Another potential catalyst for Stellus could be higher interest rates. As a primary debt investor, Stellus could benefit from higher yields on its future investments.

The company is already adept at reaping high yields from its investments. The overall portfolio held a weighted average yield of 10.9% as of the end of 2018.

Source: Investor presentation, page 14

In addition, the company’s portfolio is almost entirely floating rate. This is a positive in a rising rate environment, but this leverage works both ways.

On the plus side, Stellus’ portfolio is risk-averse, with 90% coming from the top two levels of credit risk. This means Stellus accepts slightly lower yields but has a more stable platform from which it can generate income.

Given recent portfolio activity, we expect credit risk to improve over time.

Dividend Analysis

As far as dividend stocks go, Stellus is not a typical choice. It has only paid a dividend for six years, which means it has not yet developed a long track record of consistency.

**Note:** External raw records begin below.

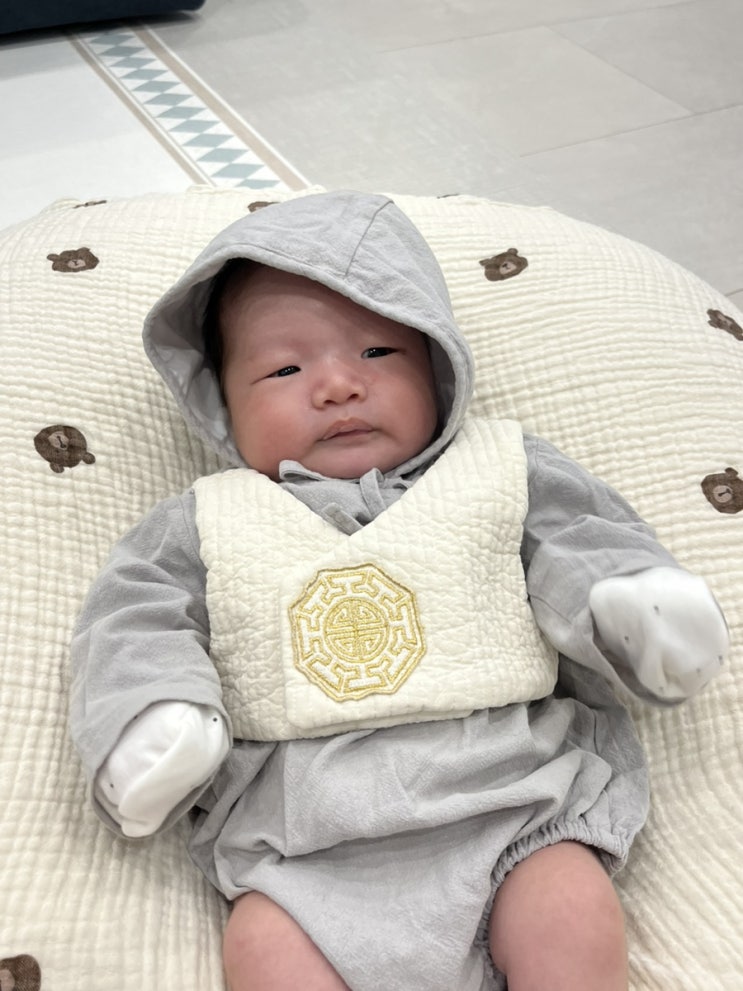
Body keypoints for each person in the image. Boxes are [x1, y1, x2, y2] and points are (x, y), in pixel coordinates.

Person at [69, 191, 728, 991]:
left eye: (378, 351)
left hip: (515, 807)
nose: (337, 385)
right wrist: (151, 717)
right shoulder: (204, 520)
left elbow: (578, 537)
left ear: (436, 364)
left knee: (567, 906)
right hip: (302, 853)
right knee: (264, 945)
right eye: (284, 369)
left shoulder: (497, 468)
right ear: (222, 404)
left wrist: (628, 602)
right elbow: (135, 619)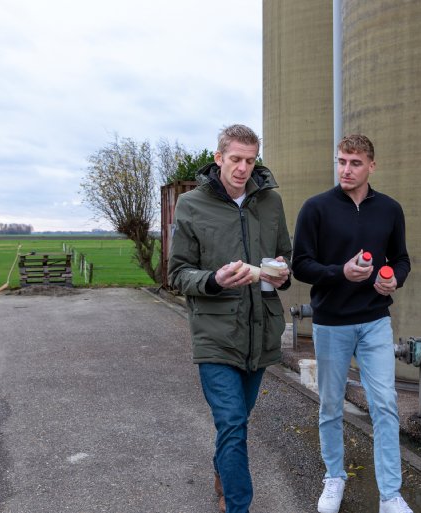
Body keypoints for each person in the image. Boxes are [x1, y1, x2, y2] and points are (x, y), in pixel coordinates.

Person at [168, 124, 292, 513]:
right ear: (219, 158)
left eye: (250, 160)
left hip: (260, 333)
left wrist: (283, 273)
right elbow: (177, 274)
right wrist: (215, 280)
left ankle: (223, 469)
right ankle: (238, 506)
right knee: (234, 424)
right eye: (235, 159)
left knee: (235, 425)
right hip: (215, 334)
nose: (242, 168)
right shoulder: (191, 205)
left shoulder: (270, 202)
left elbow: (285, 258)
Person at [291, 134, 413, 513]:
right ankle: (334, 477)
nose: (346, 169)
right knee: (330, 405)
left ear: (371, 166)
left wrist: (394, 279)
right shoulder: (316, 208)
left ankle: (390, 495)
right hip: (331, 323)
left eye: (354, 163)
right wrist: (340, 272)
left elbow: (402, 259)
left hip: (375, 320)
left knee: (385, 406)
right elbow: (301, 266)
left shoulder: (390, 209)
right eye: (341, 161)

Stellus currently pays a monthly dividend of $0.1133 per share, which equates to an annualized payout of $1.36 per share. This hasn’t changed since the very early days of the stock trading publicly as Stellus has neither increased or cut its dividend.

Net investment income was $1.42 per share for all of 2018, indicating a dividend payout ratio of 96%. This means the current dividend payout is sustainable, but just barely. Keep in mind BDCs are required to distribute virtually all of their income, so Stellus’ payout ratio will always be high.

Even so, the company does not have much wiggle room. Even a modest decline in investment income could cause the payout ratio to rise above 100%, which signals a potentially unsustainable dividend.

It is very important that Stellus continue to increase its investment, as its recent results indicate.

Stellus is a high-risk, high-reward dividend stock. If the company’s growth stays on track, investors will receive a ~10% return just from the dividend, plus any capital appreciation from a rising share price.

Even if the company does maintain its dividend, investors should not expect much in terms of dividend growth going forward. Net investment growth has been sluggish and given that the payout has been the same for six years, we don’t see any catalysts for a higher payout in the near future.

As a result, Stellus is not an attractive investment for dividend growth investors. It has appeal to investors looking for income right now, but only investors with a fairly high tolerance for risk should consider buying the stock.

As with any BDC, there is a significant potential for a dividend cut should the company’s results experience a downturn.

Final Thoughts

Stellus could be an attractive pick as it has a nearly-10% dividend yield and some measure of growth potential.

Plus, Stellus pays its dividend each month, which helps boost the compounding effect of reinvested dividends and enhances the attractiveness of the stock for those relying upon dividends for living expenses.

Of course, there is no guarantee the company’s growth plans will be successful and with a payout ratio nearing 100%, there is not much room for error.

As a result, investors must accept the risk of a future dividend cut if financial results deteriorate. Only investors willing to take this risk should consider buying the stock.